The Woman in the Dark

Image of The Woman in the Dark
Author(s): 
Release Date: 
March 12, 2019
Publisher/Imprint: 
Grand Central Publishing
Pages: 
352
Reviewed by: 

“a story not only of a haunted house but also of haunted people.”

Though Sarah insists she didn’t deliberately overdose on pills, no one believes her. In fact, no one will give her a chance to explain it. They simply tell her what she has to do to come out of the depression into which she sank after her mother’s death. Husband Patrick comes up with the perfect solution.

They’ll move from their current home, leaving its memories behind.

Where will they go? To his childhood home in another city, a place the family had to give up, a place that has now come up for sale.

It’s the culmination of Patrick’s dream to again live in his old home. A reaffirmation of some kind, for him to reclaim that which was taken away through no fault of his own. There’s only one problem. The family home is now known as the “Murder House” because 15 years ago, the owners and one of their children were brutally murdered there.

This year, the murderer was released from prison.

Sarah’s already on edge. After they arrive, things get worse.

The neighbors are a gossip-mongering bunch, making excuses to visit but only to see how the new family adjusts to their sensation-steeped surroundings.

Sarah insists someone is watching the house. She finds odd “gifts” left on the porch—children’s toys, flowers. She tries to make friends, but soon becomes suspicious of those few, a woman named Anna, Ben, owner of an art gallery. She decides to start painting again, giving herself a distraction.

Ben offers Sarah a studio. He wants to exhibit her paintings. In the face of husband Patrick’s refusal to listen to her worries, and the estrangement between them, Sarah wonders if Ben wants more than friendship, and if she should accept.

“It’s changed, the house that once upon a time was just a house, then the Murder House, and now . . . What is it now? It’s not a house for kids.”

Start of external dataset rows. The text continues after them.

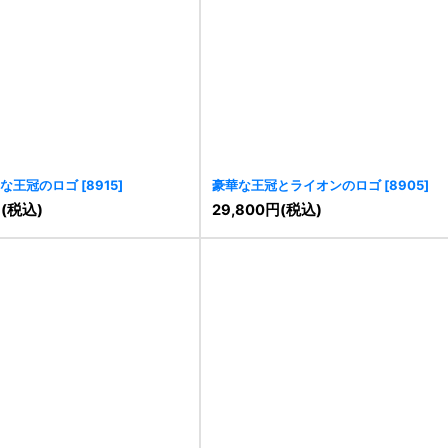
な王冠のロゴ
[
8915
]
豪華な王冠とライオンのロゴ
[
8905
]
円
(税込)
29,800
円
(税込)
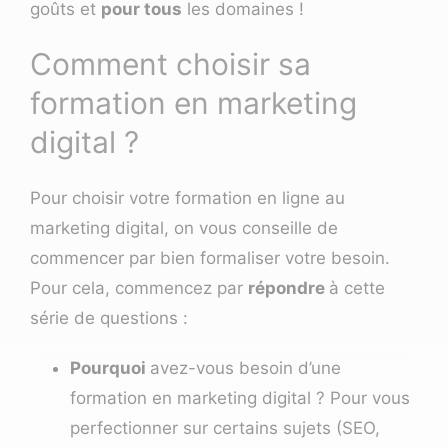
goûts et
pour tous
les domaines !
Comment choisir sa
formation en marketing
digital ?
Pour choisir votre formation en ligne au
marketing digital, on vous conseille de
commencer par bien formaliser votre besoin.
Pour cela, commencez par
répondre
à cette
série de questions :
Pourquoi
avez-vous besoin d’une
formation en marketing digital ? Pour vous
perfectionner sur certains sujets (SEO,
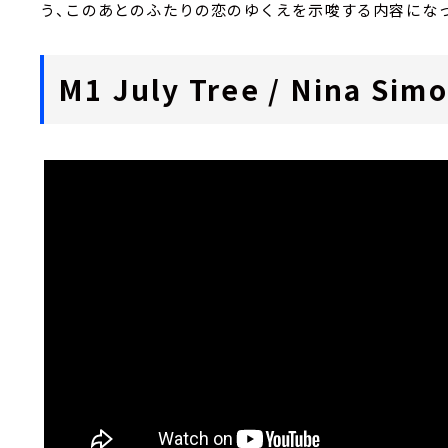
う、このあとのふたりの恋のゆくえを示唆する内容にな
M1 July Tree / Nina Sim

Young Mia and Joe are affected, too, having nightmares, withdrawing. When Sarah begins having visions of what happened the night the Evans family was murdered, she doesn’t dare tell anyone. Patrick would demand she be prescribed more pills. Her doctor would have her committed. Best friend Caroline would say she should leave Patrick, take the kids, and stay with her. As for Ben, what would Ben do? What about Tom Evans, the Murder House’s only survivor?

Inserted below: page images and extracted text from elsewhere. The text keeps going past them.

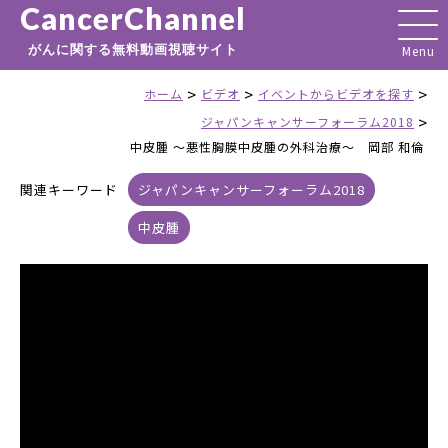
CancerChannel
がんに関する無料動画視聴サイト
>
>
>
ホーム
ビデオ
イベントからビデオを探す
>
ジャパンキャンサーフォーラム2018
中皮腫 ～悪性胸膜中皮腫の外科治療～ 岡部 和倫
関連キーワード
ジャパンキャンサーフォーラム2018
中皮腫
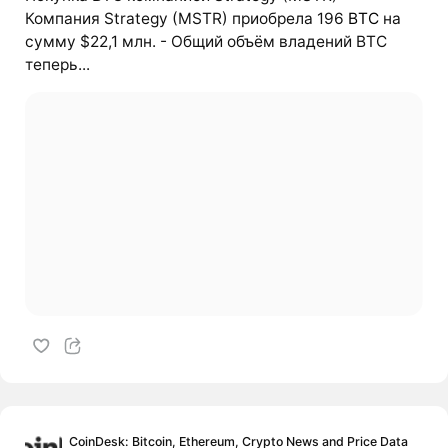
Компания Strategy (MSTR) приобрела 196
BTC
на
сумму $22,1 млн. - Общий объём владений BTC
теперь...
CoinDesk: Bitcoin, Ethereum, Crypto News and Price Data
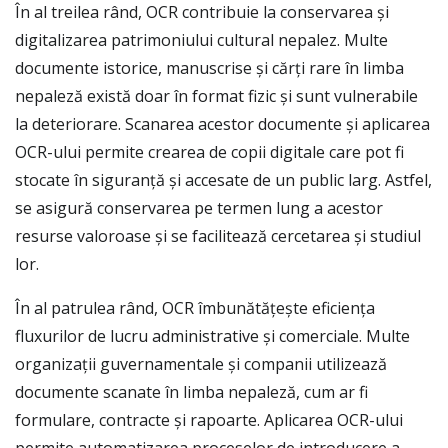
În al treilea rând, OCR contribuie la conservarea și
digitalizarea patrimoniului cultural nepalez. Multe
documente istorice, manuscrise și cărți rare în limba
nepaleză există doar în format fizic și sunt vulnerabile
la deteriorare. Scanarea acestor documente și aplicarea
OCR-ului permite crearea de copii digitale care pot fi
stocate în siguranță și accesate de un public larg. Astfel,
se asigură conservarea pe termen lung a acestor
resurse valoroase și se facilitează cercetarea și studiul
lor.
În al patrulea rând, OCR îmbunătățește eficiența
fluxurilor de lucru administrative și comerciale. Multe
organizații guvernamentale și companii utilizează
documente scanate în limba nepaleză, cum ar fi
formulare, contracte și rapoarte. Aplicarea OCR-ului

So many things don’t add up or are contradictory. Sarah learns Patrick knew the people who were killed, that he actually was questioned by the police about the murder, but he swears he wasn’t. Ben says he and Patrick were friends, but they no longer are. Why? She’s been told Patrick and Caroline had an affair, but Caroline has never liked Patrick. Is that the reason?

While she’s pondering these questions, Sarah is learning facts about her husband, her children, and even herself, and she doesn’t like what she discovers.

Sarah’s heading to a confrontation very soon, but who or what she’ll be confronting isn’t certain. All she knows is that she’s the one who has to prevent the inevitable from happening, and if she fails, she and her children will join the Evanses as victims of the Murder House.

“I tell myself this move was Patrick’s because this is Patrick’s dream house. We’re stuck because Patrick will never agree to leave and no one will buy this house. They’ll walk into the house and feel the cold spots and see the history burned into the walls and they’ll run as we should’ve. I can see Mia drifting away and Joe self-destructing and Patrick losing control and I know it’s up to me and I’m overwhelmed, but I can’t see past it all to a way out.”

In this era of women’s empowerment, many readers will immediately consider Sarah a weakling because of the way she allows everyone to ignore her, talk over her, and tell her what to do. They’re be saying, “For heaven’s sake, speak up, woman. Tell everyone to shut up so you can explain what really happened.” Sarah is so accustomed to doing what others want, trying to please them, by the time she takes control it’s almost too late.

The Woman in the Dark is a story not only of a haunted house but also of haunted people. It’s a taut thriller and a good one. Interspersing Sarah’s point of view with flashbacks to the early days of their marriage and commentary by the unnamed onlooker, its only considered flaw is its use of the first person present in the narrative.